I was wondering about the logic of the usage of the verb utor in gerundive constructions. The following relevant quote is from Woodcock's (1959: 164) A New Latin Syntax: "one can say ad hanc rem utendam 'for using this thing' or hanc rem tibi utendam do 'I give you this thing to use', but NOT <author's emphasis> haec res utenda est. For the latter one must say hac re utendum est". Here are some relevant examples of the available uses of utor in gerundive constructions:
meos oculos habeo nec rogo utendos foris 'I have my own eyes and do not ask for eyes from someone else to use' (Plaut. Mil. 347).
ea quae utenda acceperis iubet reddere Hesiodus 'Hesiod bids one restore the things which one has received for use' (Cic. Off. 1, 48).

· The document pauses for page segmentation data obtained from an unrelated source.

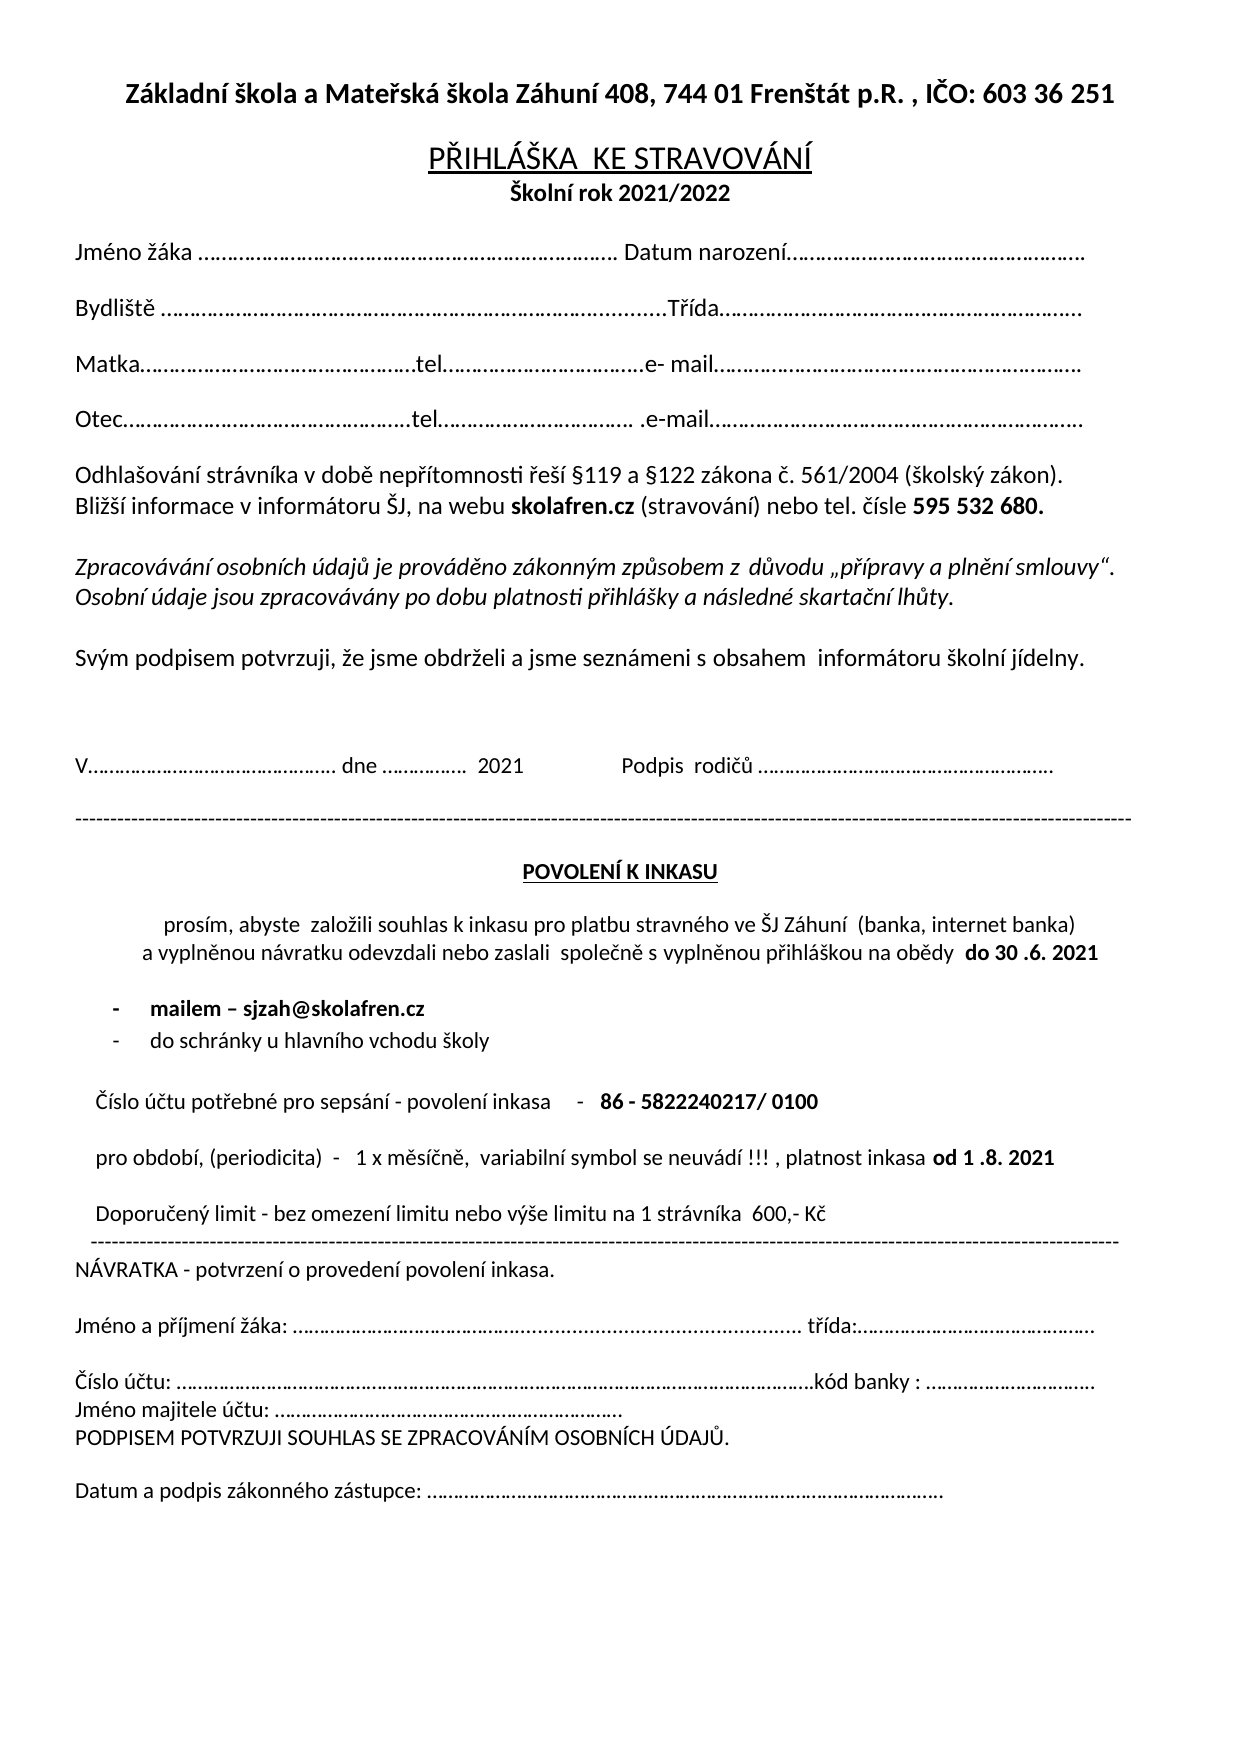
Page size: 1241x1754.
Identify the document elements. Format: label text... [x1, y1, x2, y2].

text Svým podpisem potvrzuji, že jsme obdrželi a jsme seznámeni s obsahem informátoru školní jídelny. [75, 642, 1165, 673]
text Jméno a příjmení žáka: …………………………………….................................................. třída:……………………………………… [75, 1311, 1165, 1367]
text Osobní údaje jsou zpracovávány po dobu platnosti přihlášky a následné skartační lhůty. [75, 581, 1165, 612]
text Zpracovávání osobních údajů je prováděno zákonným způsobem z důvodu „přípravy a plnění smlouvy“. [75, 551, 1165, 581]
text Bydliště …………………………………………………………………............Třída……………………………………………………... [75, 292, 1165, 322]
text Doporučený limit - bez omezení limitu nebo výše limitu na 1 strávníka 600,- Kč [75, 1199, 1165, 1227]
text Základní škola a Mateřská škola Záhuní 408, 744 01 Frenštát p.R. , IČO: 603 36 251 [75, 75, 1165, 111]
text prosím, abyste založili souhlas k inkasu pro platbu stravného ve ŠJ Záhuní (banka, internet banka) [75, 910, 1165, 938]
text ---------------------------------------------------------------------------------------------------------------------------------------------------NÁVRATKA - potvrzení o provedení povolení inkasa. [75, 1227, 1165, 1283]
text PODPISEM POTVRZUJI SOUHLAS SE ZPRACOVÁNÍM OSOBNÍCH ÚDAJŮ. [75, 1423, 1165, 1451]
text Číslo účtu potřebné pro sepsání - povolení inkasa - 86 - 5822240217/ 0100 [75, 1087, 1165, 1115]
text Otec…………………………………………..tel……………………………. .e-mail……………………………………………………….. [45, 403, 1165, 434]
text POVOLENÍ K INKASU [75, 857, 1165, 885]
text Matka…………………………………………tel……………………………..e- mail………………………………………………………. [75, 348, 1165, 378]
text a vyplněnou návratku odevzdali nebo zaslali společně s vyplněnou přihláškou na obědy do 30 .6. 2021 [75, 938, 1165, 966]
text Školní rok 2021/2022 [75, 177, 1165, 208]
text Bližší informace v informátoru ŠJ, na webu skolafren.cz (stravování) nebo tel. čísle 595 532 680. [75, 490, 1165, 520]
text ------------------------------------------------------------------------------------------------------------------------------------------------------- [75, 804, 1165, 832]
list mailem – sjzah@skolafren.cz [112, 994, 1165, 1022]
text V……………………………………….. dne ……………. 2021 Podpis rodičů ……………………………………………….. [75, 751, 1165, 779]
text Jméno žáka ………………………………………………………………. Datum narození……………………………………………. [75, 236, 1165, 267]
list do schránky u hlavního vchodu školy [112, 1027, 1165, 1055]
text Odhlašování strávníka v době nepřítomnosti řeší §119 a §122 zákona č. 561/2004 (školský zákon). [75, 459, 1165, 490]
text Datum a podpis zákonného zástupce: …………………………………………………………………………………….. [75, 1476, 1165, 1504]
text Jméno majitele účtu: ………………………………………………………… [75, 1395, 1165, 1423]
text Číslo účtu: ………………………………………………………………………………………………………….kód banky : ………………………….. [75, 1367, 1165, 1395]
text pro období, (periodicita) - 1 x měsíčně, variabilní symbol se neuvádí !!! , platnost inkasa od 1 .8. 2021 [75, 1143, 1165, 1199]
text PŘIHLÁŠKA KE STRAVOVÁNÍ [75, 137, 1165, 177]
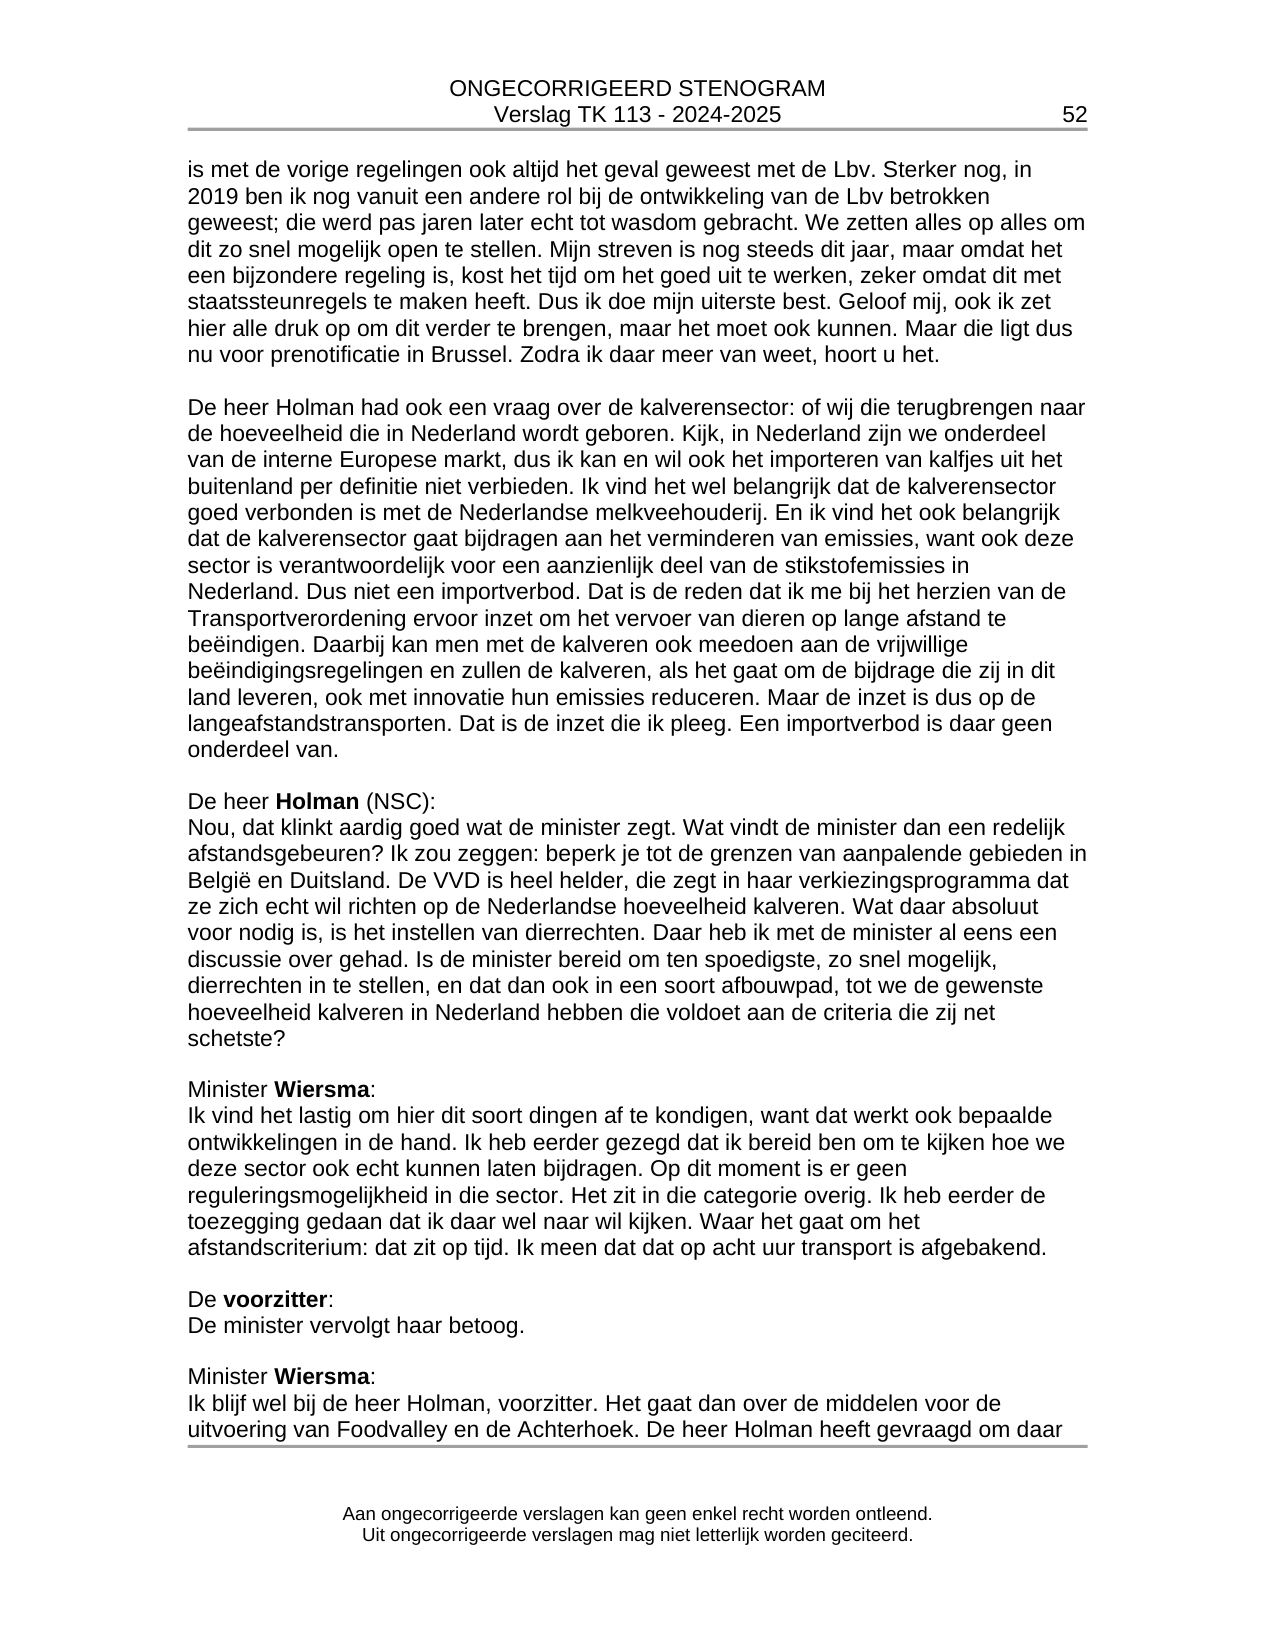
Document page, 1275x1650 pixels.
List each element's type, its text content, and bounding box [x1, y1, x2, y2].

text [187, 156, 1087, 763]
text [187, 1363, 1087, 1442]
text De voorzitter: De minister vervolgt haar betoog. [187, 1286, 1087, 1338]
text Minister Wiersma: Ik vind het lastig om hier dit soort dingen af te kondigen, want dat werkt ook bepaalde ontwikkelingen in de hand. Ik heb eerder gezegd dat ik bereid ben om te kijken hoe we deze sector ook echt kunnen laten bijdragen. Op dit moment is er geen reguleringsmogelijkheid in die sector. Het zit in die categorie overig. Ik heb eerder de toezegging gedaan dat ik daar wel naar wil kijken. Waar het gaat om het afstandscriterium: dat zit op tijd. Ik meen dat dat op acht uur transport is afgebakend. [187, 1076, 1087, 1261]
text De heer Holman (NSC): Nou, dat klinkt aardig goed wat de minister zegt. Wat vindt de minister dan een redelijk afstandsgebeuren? Ik zou zeggen: beperk je tot de grenzen van aanpalende gebieden in België en Duitsland. De VVD is heel helder, die zegt in haar verkiezingsprogramma dat ze zich echt wil richten op de Nederlandse hoeveelheid kalveren. Wat daar absoluut voor nodig is, is het instellen van dierrechten. Daar heb ik met de minister al eens een discussie over gehad. Is de minister bereid om ten spoedigste, zo snel mogelijk, dierrechten in te stellen, en dat dan ook in een soort afbouwpad, tot we de gewenste hoeveelheid kalveren in Nederland hebben die voldoet aan de criteria die zij net schetste? [187, 788, 1087, 1051]
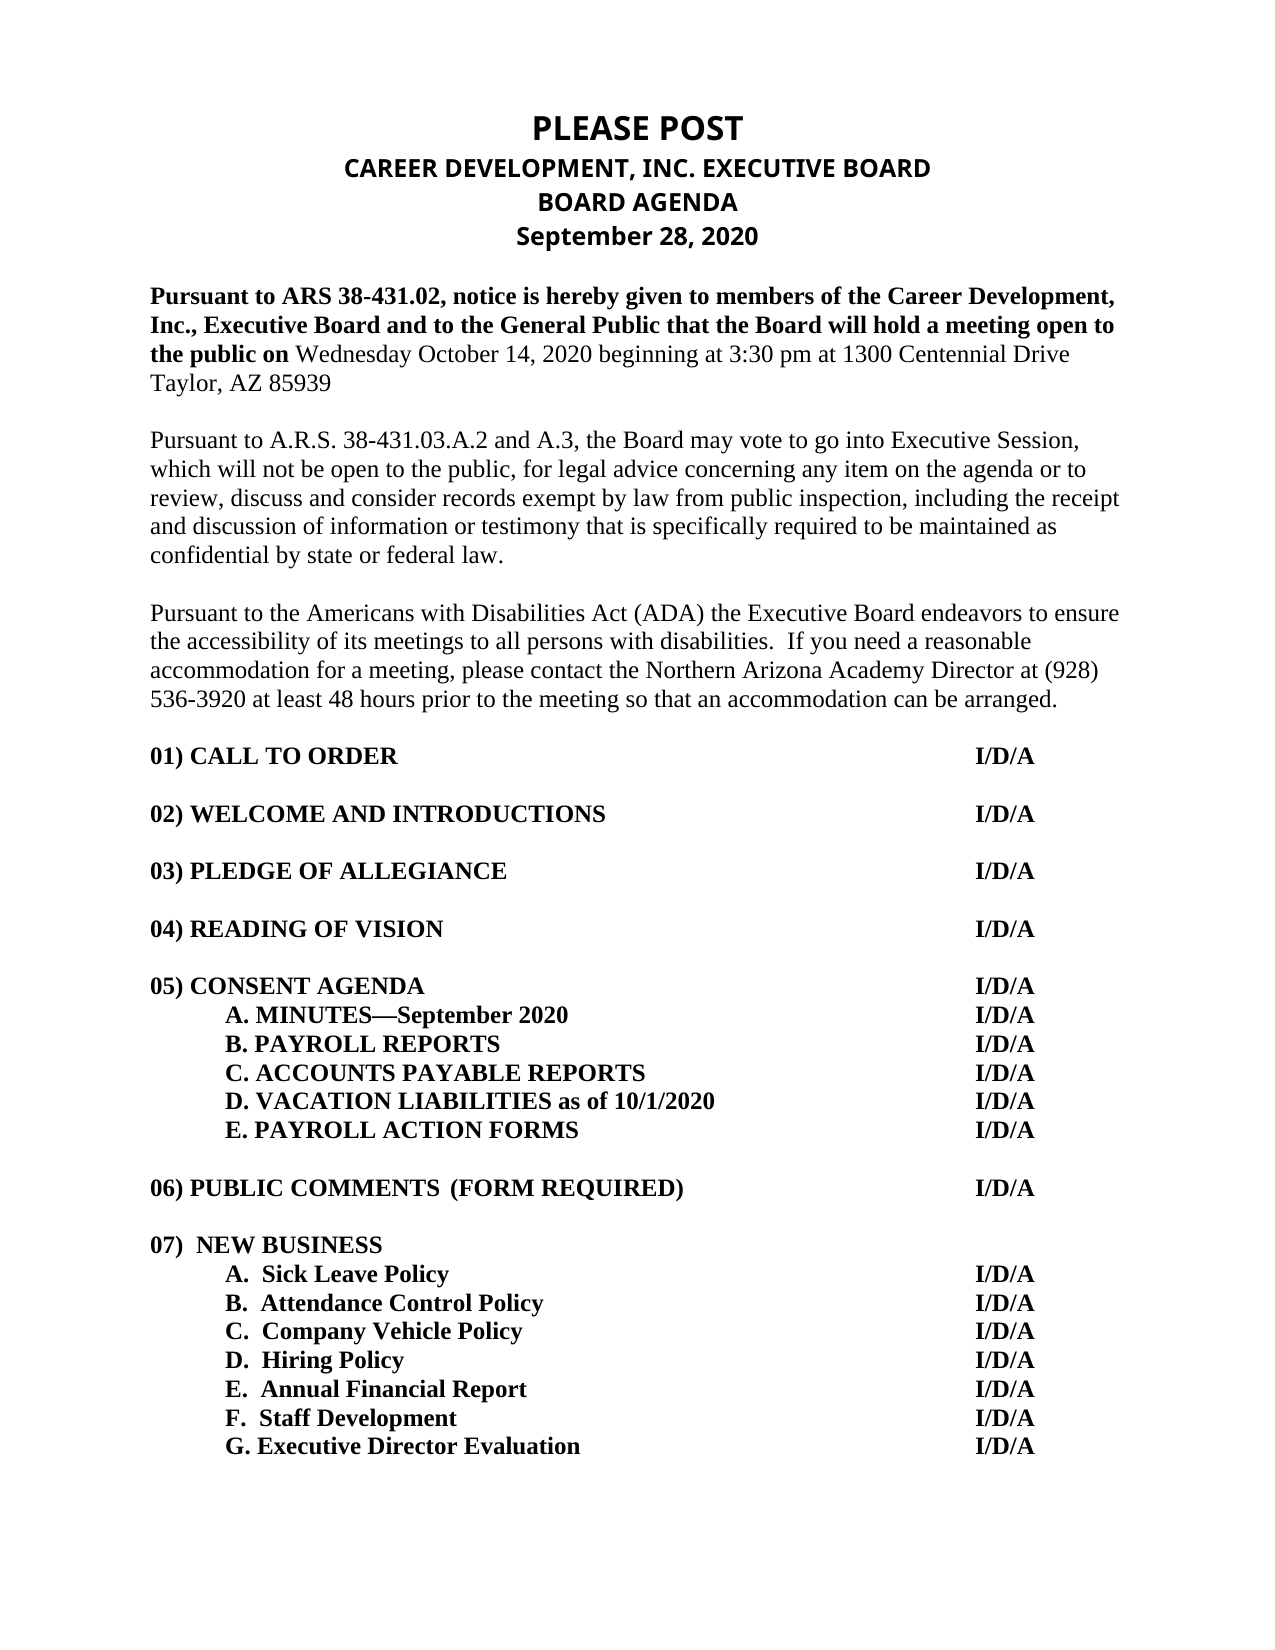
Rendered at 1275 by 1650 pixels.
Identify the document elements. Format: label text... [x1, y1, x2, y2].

de quaerenda, de collocanda pecunia, vellem etiam de utenda, a quibusdam optimis viris disputatur 'Discussion is held by certain excellent fellows on the acquiring and investing the money, and I could have wished also on the employment of it' (Cic. Off. 2, 87).
est utendum consilio amicorum iisque tribuenda auctoritas 'The advice of friends is to be used and authority attributed to them' (Cic. Off. 1, 91).
Since the transitive use of utor is possible (although it is secondary, since, as is well-known, this verb is often intransitive and typically selects ablative case: e.g. see the last example above), I was wondering why the first examples in the list above are possible when used predicatively but are impossible (see Woodcock's emphatic negation above) when predicated with esse to form the periphrastic conjugation. Since the predicative examples above based on the transitive use of utor are possible, I'd ALSO expect that examples like haec res utenda est, although they are not attested, could in principle be possible but perhaps there is something of their different syntax I'm failing to notice here. In short, I do not understand Woodcock's emphatic NOT above.